What is a power complex? Yes, it’s something I made up. But it can be applied in Pokemon almost all the time. Defining a power complex is simple: it is a desire for power; much like a God complex is a desire to become God. We know about this because of how many want legendary Pokemon either in the game or in their teams, and do not pay any attention to certain kinds of moves in battles, relying on the strongest ones (like Hyper Beam or Giga Impact).
Of course, a solid set of stats are good, but having the right moves are even better. Even I went through this once, voluntarily removing all the status and stat-changing moves, thinking they would do no good. However, once I got the chance to learn more about the various kinds of status conditions, I learned that incorporating status moves into a moveset will be very beneficial.
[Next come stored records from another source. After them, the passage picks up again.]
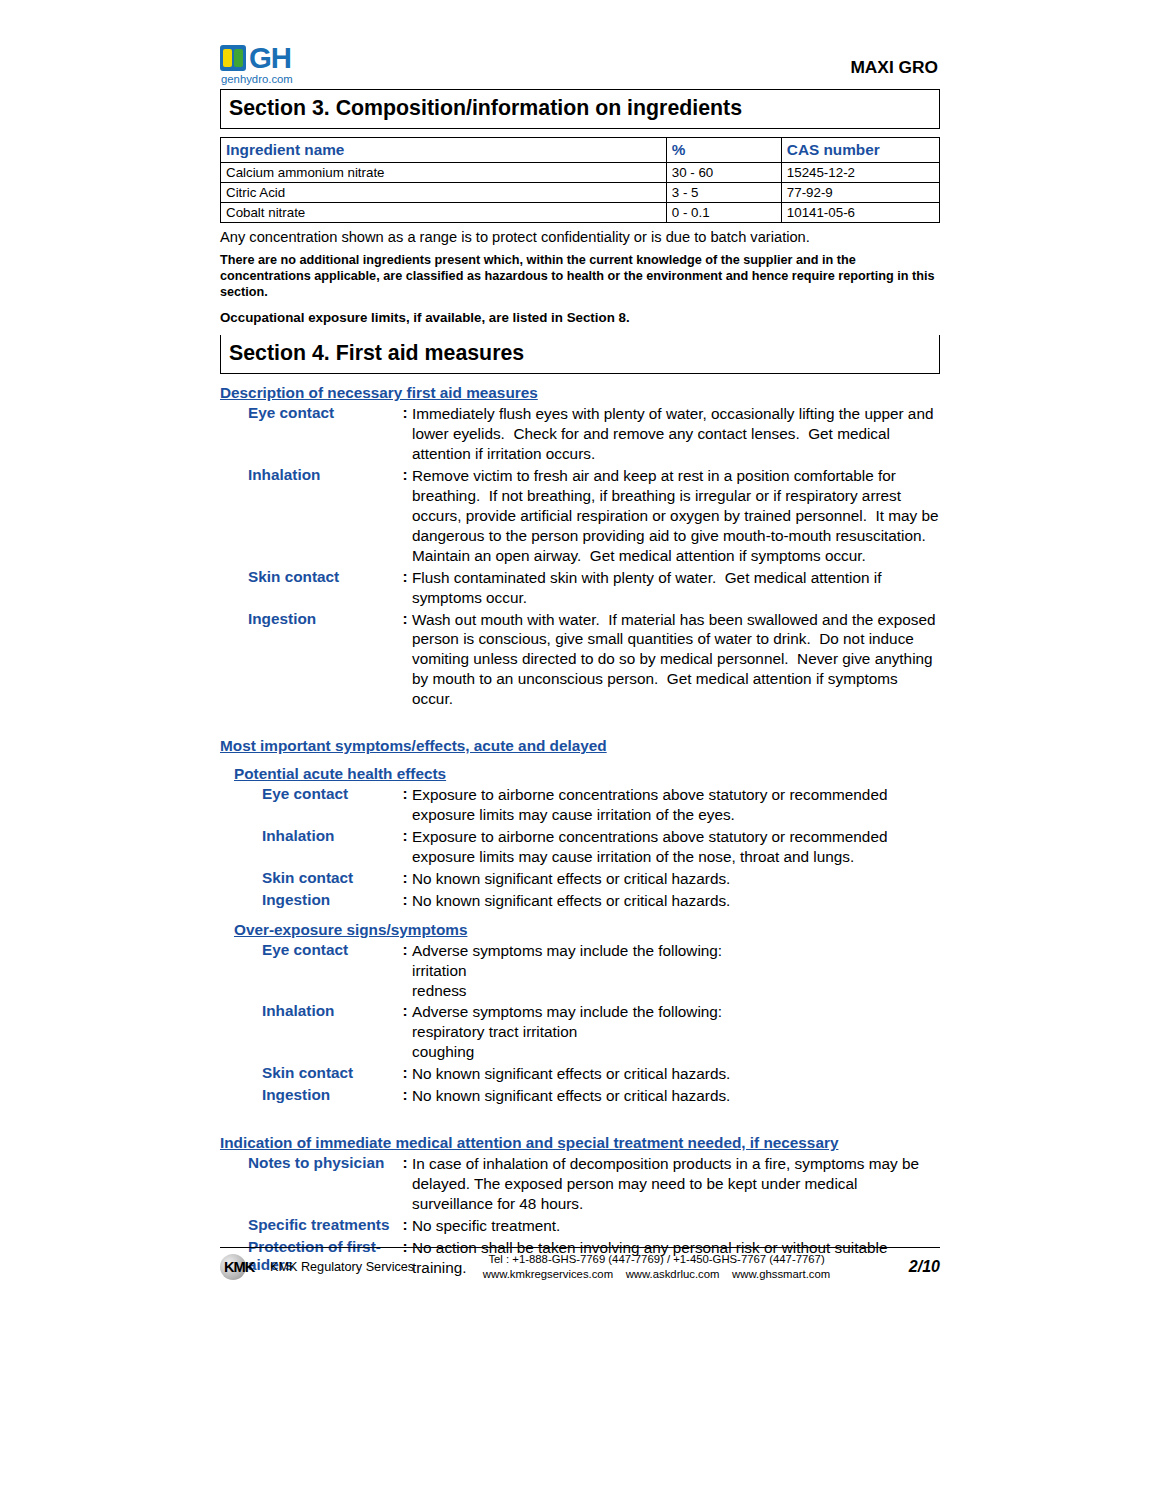GH
genhydro.com
MAXI GRO
Section 3. Composition/information on ingredients
| Ingredient name | % | CAS number |
| --- | --- | --- |
| Calcium ammonium nitrate | 30 - 60 | 15245-12-2 |
| Citric Acid | 3 - 5 | 77-92-9 |
| Cobalt nitrate | 0 - 0.1 | 10141-05-6 |
Any concentration shown as a range is to protect confidentiality or is due to batch variation.
There are no additional ingredients present which, within the current knowledge of the supplier and in the concentrations applicable, are classified as hazardous to health or the environment and hence require reporting in this section.
Occupational exposure limits, if available, are listed in Section 8.
Section 4. First aid measures
Description of necessary first aid measures
Eye contact
:
Immediately flush eyes with plenty of water, occasionally lifting the upper and lower eyelids. Check for and remove any contact lenses. Get medical attention if irritation occurs.
Inhalation
:
Remove victim to fresh air and keep at rest in a position comfortable for breathing. If not breathing, if breathing is irregular or if respiratory arrest occurs, provide artificial respiration or oxygen by trained personnel. It may be dangerous to the person providing aid to give mouth-to-mouth resuscitation. Maintain an open airway. Get medical attention if symptoms occur.
Skin contact
:
Flush contaminated skin with plenty of water. Get medical attention if symptoms occur.
Ingestion
:
Wash out mouth with water. If material has been swallowed and the exposed person is conscious, give small quantities of water to drink. Do not induce vomiting unless directed to do so by medical personnel. Never give anything by mouth to an unconscious person. Get medical attention if symptoms occur.
Most important symptoms/effects, acute and delayed
Potential acute health effects
Eye contact
:
Exposure to airborne concentrations above statutory or recommended exposure limits may cause irritation of the eyes.
Inhalation
:
Exposure to airborne concentrations above statutory or recommended exposure limits may cause irritation of the nose, throat and lungs.
Skin contact
:
No known significant effects or critical hazards.
Ingestion
:
No known significant effects or critical hazards.
Over-exposure signs/symptoms
Eye contact
:
Adverse symptoms may include the following:
irritation
redness
Inhalation
:
Adverse symptoms may include the following:
respiratory tract irritation
coughing
Skin contact
:
No known significant effects or critical hazards.
Ingestion
:
No known significant effects or critical hazards.
Indication of immediate medical attention and special treatment needed, if necessary
Notes to physician
:
In case of inhalation of decomposition products in a fire, symptoms may be delayed. The exposed person may need to be kept under medical surveillance for 48 hours.
Specific treatments
:
No specific treatment.
Protection of first-aiders
:
No action shall be taken involving any personal risk or without suitable training.
KMK
KMK Regulatory Services
Tel : +1-888-GHS-7769 (447-7769) / +1-450-GHS-7767 (447-7767)
www.kmkregservices.com www.askdrluc.com www.ghssmart.com
2/10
If you’ve been to the Battle Subway, Tower, etc., you will see that the farther in you progress, the more strategic your opponents will become. This is because brute force will simply not be enough to win a battle. One must use strategy, which is why status moves were created. A classic example is using Toxic, and immediately using Protect the next turn, thus slowly defeating one’s opponent.
In the Towers/Subways, your opponents tend to use Pokemon that support each other, or that do not interfere when certain moves are used. For example, using Bulldoze with a Flying-type partner helps since Ground-type moves will not affect Flying-types. An experimental strategy I used in the Battle Subway was to have Lanturn out with Zebstrika. Since Lanturn is naturally slower, it would be hit before it could use its move, that’s why I had Zebstrika use an Electric-type move on it. Lanturn’s Volt Absorb ability would then convert the damage into HP. But seeing as I had only Surf that would be effective against Ground-types, I decided not to risk using this strategy.
Today, while fighting the Multi Train opponents, I came across a stubborn Cradily that kept using Stockpile, which would raise Defense and Special Defense, making it even harder to knock out. After three turns, it would use Swallow to recover all of its HP. Another example would be to use Ingrain, Leech Seed, and then repeating Giga Drain. Although this would take three turns to implement, the results would turn the tides of battle, especially if your opponent has more Pokemon weak to Grass-type moves. (Remember, Leech Seed does not affect Grass- or Bug-type Pokemon.)
After all this, it may be too much to immediately change your path. If you’ve been finding it difficult to defeat others, then (slowly) try to experiment with TMs or HMs. You would never find anyone at the Pokemon World Championships using only physical or special moves; they have their own strategies. Although most of those battle plans have been leaked out to other competitive battlers, there are numerous combinations of ways to keep your opponent on edge, so don’t be afraid to try and experiment with them.